# [TEXT PASSAGE]
↓↓↓
Pelvic venogram shows a 14 mm × 80 mm Venovo venous stent (red arrow) in the right external iliac vein.
The patient had a comprehensive hypercoagulability workup in the past that was negative, and he was currently on warfarin for recurrent DVTs. On presentation, his vital signs were a blood pressure of 134/91 mm Hg, heart rate of 84 beats per minute, respiratory rate of 18 breaths per minute, and saturating 100% at room air. Cardiac examination revealed a regular rate and rhythm without any murmurs and lungs were clear to auscultation bilaterally. Pertinent laboratory findings included Troponin I 1.03 ng/mL (0.0-0.1 ng/mL). An electrocardiogram showed a new right bundle branch block with nondiagnostic Q waves in the inferior leads.
The patient was diagnosed with a non-ST segment elevation myocardial infarction (NSTEMI) and started on a low-dose heparin infusion. He was also loaded with aspirin and clopidogrel. An echocardiogram (Figure 2) was done, which showed an echodensity in the right atrium with mild tricuspid regurgitation indicative of embolization of the venous stent. There was no regional wall motion abnormality. His heparin infusion was stopped, and he was transferred to our hospital for further management. On arrival, an unsuccessful attempt was made by interventional radiology to retrieve the stent percutaneously. He was then taken to the operating room and the stent was removed surgically. The patient had an uneventful recovery and was discharged to inpatient rehabilitation.

Echocardiogram shows the stent in the right ventricle (RV) across the tricuspid valve in (a) the RV inflow view and (b) the apical 4 chambers view.
Discussion
Iliac vein compression syndrome is caused by compression of the iliac vein and/or the presence of luminal adhesion that leads to venous stasis, increasing the risk of DVTs. 5 According to one study, more than 50% of patients with iliofemoral DVT suffer from venous stasis. 6 Venous stenting is becoming the treatment of choice iliofemoral venous occlusion given its high success rate and is effective in restoring and maintain patency of the venous flow.
↑↑↑
# [EXTRACTED INFORMATION]
↓↓↓
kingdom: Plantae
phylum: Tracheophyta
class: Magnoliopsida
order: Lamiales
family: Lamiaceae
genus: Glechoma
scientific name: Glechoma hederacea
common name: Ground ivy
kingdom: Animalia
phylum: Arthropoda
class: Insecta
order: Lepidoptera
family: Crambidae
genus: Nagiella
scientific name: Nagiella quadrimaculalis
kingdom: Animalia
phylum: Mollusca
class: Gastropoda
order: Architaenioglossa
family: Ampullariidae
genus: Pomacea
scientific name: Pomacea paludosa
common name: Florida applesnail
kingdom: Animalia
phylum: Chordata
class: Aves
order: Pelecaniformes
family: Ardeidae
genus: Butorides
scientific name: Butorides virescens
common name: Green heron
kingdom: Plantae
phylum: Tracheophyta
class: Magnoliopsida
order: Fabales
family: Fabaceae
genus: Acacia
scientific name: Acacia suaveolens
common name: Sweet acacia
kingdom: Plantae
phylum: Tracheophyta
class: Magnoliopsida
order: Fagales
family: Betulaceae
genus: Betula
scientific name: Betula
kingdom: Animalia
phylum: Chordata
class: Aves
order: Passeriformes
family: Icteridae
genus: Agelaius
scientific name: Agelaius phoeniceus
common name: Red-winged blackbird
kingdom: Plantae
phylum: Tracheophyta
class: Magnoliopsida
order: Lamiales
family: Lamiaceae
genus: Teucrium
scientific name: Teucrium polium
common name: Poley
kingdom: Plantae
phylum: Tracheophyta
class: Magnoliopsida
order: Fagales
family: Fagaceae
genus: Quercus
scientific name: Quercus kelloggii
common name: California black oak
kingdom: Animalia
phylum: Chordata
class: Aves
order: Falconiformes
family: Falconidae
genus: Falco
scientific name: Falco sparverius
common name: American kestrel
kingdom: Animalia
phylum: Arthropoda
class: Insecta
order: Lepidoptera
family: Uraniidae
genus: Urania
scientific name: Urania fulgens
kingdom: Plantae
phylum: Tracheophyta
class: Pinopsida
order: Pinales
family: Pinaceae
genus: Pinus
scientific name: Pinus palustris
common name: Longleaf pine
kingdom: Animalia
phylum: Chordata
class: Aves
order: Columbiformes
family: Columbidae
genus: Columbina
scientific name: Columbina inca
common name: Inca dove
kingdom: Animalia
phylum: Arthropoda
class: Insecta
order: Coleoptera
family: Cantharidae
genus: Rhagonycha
↑↑↑
# [TASK DETAILS]
Pick up the case report on the migrated venous stent where it stops and carry on writing it.

# [SOLVED PROBLEM]
Venous stenting is relatively a safe procedure with low complication rates. Periprocedural complications include bleeding, early thrombosis, and PE. 4 Stent migration is potentially fatal and its incidence ranges between 0.3% and 6%. Once the stent is displaced, it usually stays in the venous system but can rarely migrate centrally into the heart or lungs. Possible causes of stent embolization include undersizing of the stent, balloon failure, and poor insertion technique. 7
Asymptomatic patients with stent migration can be managed conservatively with serial imaging and echocardiogram. Patients with more concerning presentations should undergo stent retrieval either through an endovascular or surgical route. 8 Early recognition of this complication and timely intervention can be lifesaving.
Footnotes
Declaration of Conflicting Interests
The author(s) declared no potential conflicts of interest with respect to the research, authorship, and/or publication of this article.
Funding
The author(s) received no financial support for the research, authorship, and/or publication of this article.
Ethics Approval
Our institution does not require ethical approval for reporting individual cases or case series.
Informed Consent
Verbal informed consent was obtained from the patient for their anonymized information to be published in this article.